Lookout hat im Mai Betreiber solcher aggressiven Werbenetzwerke angeschrieben und mit einer Frist von 45 Tagen aufgefordert ihre Praktiken zu ändern. Ad-Netzwerke wie LeadBolt, Moolah Media, RevMob, sellAring und SendDroid haben dies bislang ignoriert. Apps, die eines dieser Netzwerke nutzen, werden seit etwa einer Woche durch Lookout Mobile Security als Adware eingestuft. Bei der Installation derartiger Apps zeigt das Schutzprogramm nun eine entsprechende Warnmeldung an.

Video: Wichtige Security- Apps für Android

Mobile Werbung gibt den App-Entwicklern eine Möglichkeit kostenlose Apps anzubieten und trotzdem etwas Geld zu verdienen. Werbung ist wie im Web ein wichtiger Pfeiler des Ökosystems. Viele Gratisangebote wären ohne Werbung nicht realisierbar. Doch aggressive Werbepraktiken gefährden die Akzeptanz bei den Nutzern.

Im PC-Bereich ist aggressive Adware seit etlichen Jahren bekannt, jedoch sind einige der schlimmsten Vertreter, etwa Zango, inzwischen vom Markt verschwunden.
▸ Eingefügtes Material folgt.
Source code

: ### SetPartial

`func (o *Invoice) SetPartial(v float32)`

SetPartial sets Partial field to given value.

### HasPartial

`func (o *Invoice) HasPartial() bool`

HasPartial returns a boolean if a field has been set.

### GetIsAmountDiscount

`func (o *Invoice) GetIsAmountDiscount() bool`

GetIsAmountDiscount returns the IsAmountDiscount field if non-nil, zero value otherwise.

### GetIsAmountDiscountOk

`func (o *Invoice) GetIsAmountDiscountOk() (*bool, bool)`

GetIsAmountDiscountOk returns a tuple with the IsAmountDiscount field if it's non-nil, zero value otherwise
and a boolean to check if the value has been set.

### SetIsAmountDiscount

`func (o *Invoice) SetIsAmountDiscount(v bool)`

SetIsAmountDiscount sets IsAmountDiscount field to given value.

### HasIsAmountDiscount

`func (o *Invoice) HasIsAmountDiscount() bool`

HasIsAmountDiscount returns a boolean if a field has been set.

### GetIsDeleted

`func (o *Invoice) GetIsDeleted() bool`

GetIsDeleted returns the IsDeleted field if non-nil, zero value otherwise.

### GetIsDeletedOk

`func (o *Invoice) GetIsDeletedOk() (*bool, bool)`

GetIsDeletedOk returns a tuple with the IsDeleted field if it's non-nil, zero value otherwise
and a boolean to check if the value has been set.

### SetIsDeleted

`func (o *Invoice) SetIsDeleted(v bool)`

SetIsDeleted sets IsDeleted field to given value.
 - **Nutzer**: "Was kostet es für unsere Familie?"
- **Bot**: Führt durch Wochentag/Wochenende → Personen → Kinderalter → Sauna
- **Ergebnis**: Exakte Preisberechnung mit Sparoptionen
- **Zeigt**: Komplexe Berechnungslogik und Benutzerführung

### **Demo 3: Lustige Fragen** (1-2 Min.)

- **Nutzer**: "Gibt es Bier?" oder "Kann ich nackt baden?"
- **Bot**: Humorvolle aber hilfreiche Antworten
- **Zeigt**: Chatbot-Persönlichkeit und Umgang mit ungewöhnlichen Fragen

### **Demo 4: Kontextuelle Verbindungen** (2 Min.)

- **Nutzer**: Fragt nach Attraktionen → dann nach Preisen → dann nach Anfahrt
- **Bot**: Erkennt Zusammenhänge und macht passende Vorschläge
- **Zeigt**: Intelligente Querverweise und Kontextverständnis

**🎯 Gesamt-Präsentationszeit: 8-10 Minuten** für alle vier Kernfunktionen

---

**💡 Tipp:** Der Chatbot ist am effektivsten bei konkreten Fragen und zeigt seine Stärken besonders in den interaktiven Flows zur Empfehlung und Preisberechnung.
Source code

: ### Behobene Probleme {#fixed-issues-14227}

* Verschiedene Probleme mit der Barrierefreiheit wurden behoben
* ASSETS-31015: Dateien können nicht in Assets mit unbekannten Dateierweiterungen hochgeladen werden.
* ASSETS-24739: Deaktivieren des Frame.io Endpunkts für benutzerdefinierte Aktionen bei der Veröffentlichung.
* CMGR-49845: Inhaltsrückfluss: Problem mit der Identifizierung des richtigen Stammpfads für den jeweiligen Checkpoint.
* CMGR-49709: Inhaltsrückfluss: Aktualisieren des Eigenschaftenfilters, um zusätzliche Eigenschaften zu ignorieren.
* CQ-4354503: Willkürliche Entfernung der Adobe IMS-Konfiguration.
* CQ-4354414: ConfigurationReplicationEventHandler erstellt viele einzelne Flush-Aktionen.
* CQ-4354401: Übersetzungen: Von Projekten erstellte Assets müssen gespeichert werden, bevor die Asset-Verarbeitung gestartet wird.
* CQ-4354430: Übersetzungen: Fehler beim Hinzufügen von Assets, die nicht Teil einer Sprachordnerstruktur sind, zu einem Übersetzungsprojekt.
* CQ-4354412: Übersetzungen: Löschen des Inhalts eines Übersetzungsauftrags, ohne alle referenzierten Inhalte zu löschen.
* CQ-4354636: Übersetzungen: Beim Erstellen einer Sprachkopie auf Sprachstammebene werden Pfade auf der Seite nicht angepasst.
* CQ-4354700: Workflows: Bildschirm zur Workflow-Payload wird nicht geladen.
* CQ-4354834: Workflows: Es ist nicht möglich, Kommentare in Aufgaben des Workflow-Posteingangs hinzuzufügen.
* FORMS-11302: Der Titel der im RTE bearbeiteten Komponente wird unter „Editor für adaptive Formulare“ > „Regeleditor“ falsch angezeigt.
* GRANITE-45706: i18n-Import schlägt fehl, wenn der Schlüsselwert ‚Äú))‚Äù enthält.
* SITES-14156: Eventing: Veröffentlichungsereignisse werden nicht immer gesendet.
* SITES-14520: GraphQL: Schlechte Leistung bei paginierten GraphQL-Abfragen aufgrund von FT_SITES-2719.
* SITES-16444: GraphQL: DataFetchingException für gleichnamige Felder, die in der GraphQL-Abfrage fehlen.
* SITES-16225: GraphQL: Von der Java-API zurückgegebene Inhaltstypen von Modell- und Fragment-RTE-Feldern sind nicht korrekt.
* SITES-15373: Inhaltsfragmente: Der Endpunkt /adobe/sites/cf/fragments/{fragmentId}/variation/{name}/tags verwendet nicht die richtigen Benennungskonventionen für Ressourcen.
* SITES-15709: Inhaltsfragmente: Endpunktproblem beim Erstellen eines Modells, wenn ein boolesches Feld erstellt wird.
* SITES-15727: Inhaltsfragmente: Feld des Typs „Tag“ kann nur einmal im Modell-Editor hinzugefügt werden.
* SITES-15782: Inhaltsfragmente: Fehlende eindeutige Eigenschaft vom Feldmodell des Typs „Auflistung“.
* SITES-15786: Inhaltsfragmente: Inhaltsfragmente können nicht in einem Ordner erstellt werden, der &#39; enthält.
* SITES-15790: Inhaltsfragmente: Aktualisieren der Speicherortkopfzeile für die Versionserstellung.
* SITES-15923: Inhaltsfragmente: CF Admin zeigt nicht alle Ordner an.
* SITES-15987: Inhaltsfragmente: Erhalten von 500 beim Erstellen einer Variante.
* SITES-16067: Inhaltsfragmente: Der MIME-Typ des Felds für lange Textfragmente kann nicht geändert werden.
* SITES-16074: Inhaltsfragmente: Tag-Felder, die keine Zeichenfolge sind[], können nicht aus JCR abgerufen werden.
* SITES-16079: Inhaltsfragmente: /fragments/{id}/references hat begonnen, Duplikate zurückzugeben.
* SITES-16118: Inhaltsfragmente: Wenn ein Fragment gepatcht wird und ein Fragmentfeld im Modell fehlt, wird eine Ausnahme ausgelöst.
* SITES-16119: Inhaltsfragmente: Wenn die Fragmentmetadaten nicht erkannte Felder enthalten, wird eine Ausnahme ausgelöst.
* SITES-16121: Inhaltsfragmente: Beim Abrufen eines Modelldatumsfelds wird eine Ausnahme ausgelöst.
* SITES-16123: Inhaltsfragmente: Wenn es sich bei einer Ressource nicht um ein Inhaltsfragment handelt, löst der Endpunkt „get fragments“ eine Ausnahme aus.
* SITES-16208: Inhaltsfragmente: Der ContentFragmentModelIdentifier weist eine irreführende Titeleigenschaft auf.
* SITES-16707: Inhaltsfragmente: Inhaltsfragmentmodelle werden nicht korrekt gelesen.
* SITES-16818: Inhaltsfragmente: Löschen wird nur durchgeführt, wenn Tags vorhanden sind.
Bei Mobilgeräten steht die Entwicklung noch am Anfang. Immer mehr Schädlingskategorien, die auf dem PC lange bekannt sind, tauchen inzwischen auch auf Android-Geräten auf. Dazu zählen Adware, Scareware (FakeAV, falsche Schutzprogramme) und neuerdings auch Ransomware (Erpresserschädlinge).